Writing a user interface settings class using MVP pattern


I'm trying to understand the Model-View-Presenter pattern at the moment. Let's say I have a user interface (view) and there are some controls on it. I'd like to give the user the option to save the state of the controls (for example; window size, selected tab, DataGridView column sizes and so on).

Now if I create a "Settings" model, it is going to have properties like "dgvColumnSize1", "WindowsSize" and so on. But then the model knows about the view, and designed specifically for it.

What should I do to decouple them?


Solution

  • The properties are decoupled in the sense that the model is not directly coupled to a specific view, rather to any view that has those properties... but I understand what you mean.

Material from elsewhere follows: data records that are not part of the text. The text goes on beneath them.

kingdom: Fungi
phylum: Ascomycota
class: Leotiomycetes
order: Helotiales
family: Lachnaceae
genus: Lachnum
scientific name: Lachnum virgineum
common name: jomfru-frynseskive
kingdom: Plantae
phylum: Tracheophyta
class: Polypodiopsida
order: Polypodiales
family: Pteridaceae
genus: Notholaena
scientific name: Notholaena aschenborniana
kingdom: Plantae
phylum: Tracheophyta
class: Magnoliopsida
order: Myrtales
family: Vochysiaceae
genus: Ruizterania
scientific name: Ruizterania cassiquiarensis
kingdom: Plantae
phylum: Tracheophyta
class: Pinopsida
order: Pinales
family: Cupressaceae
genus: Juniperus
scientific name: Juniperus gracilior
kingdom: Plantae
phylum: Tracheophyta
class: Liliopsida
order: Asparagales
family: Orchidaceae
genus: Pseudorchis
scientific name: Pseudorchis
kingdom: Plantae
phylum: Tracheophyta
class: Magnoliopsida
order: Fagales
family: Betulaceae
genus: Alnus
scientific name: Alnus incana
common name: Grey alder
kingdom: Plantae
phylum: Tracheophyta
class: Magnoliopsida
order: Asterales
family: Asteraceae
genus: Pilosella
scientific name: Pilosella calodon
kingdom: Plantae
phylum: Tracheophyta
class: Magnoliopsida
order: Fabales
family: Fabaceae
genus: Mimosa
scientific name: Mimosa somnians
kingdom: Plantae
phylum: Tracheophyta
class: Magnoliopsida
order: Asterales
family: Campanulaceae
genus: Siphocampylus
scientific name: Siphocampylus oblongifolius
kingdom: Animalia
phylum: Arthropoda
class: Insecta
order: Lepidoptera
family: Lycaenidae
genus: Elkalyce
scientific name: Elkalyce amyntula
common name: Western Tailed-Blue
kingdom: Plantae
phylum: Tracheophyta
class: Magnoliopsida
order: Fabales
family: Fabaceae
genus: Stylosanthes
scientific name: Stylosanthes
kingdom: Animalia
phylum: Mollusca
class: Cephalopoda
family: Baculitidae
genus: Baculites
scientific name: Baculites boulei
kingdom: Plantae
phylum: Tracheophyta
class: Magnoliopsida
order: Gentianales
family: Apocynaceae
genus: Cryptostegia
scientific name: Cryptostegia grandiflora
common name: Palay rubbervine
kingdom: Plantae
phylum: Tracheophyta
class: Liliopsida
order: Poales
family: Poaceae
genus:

    There are two approaches you can use:

    Opaque State

    The views package their state into an opaque state object that can be stored in the model. The view is then responsible to package and unpackage its state from the state object and change accordingly. Examples of objects that can be used to store properties in an opaque way include dictionaries, ExpandoObject and JSON/XML strings.

    MVP Hierarchies

    The Model-View-X family of architectural patterns can be set in hierarchies where the view of a bottom MV-X is the model of the next in line. Usually two or three chained MV-Xs are needed in the hierarchy:

    An optional bottom MVC to act as the DAL layer, an optional middle MVC to act as the business layer and a set of MVP for the different user/machine interfaces of the application on top.

    The bottom MVC architectures are completely presentation layer agnostic while the top MVP is tailored suited to the presentation layer.

    How does the top MVPs pass along the presentation layers' state to the bottom layers for persistance, you ask? Why using opaque objects of course!

    By the way if this setup sounds like Microsoft's MVVM pattern used in WPF, that's because it is. MVVM is just a slight modification of the MVP pattern if it can be called a different pattern at all.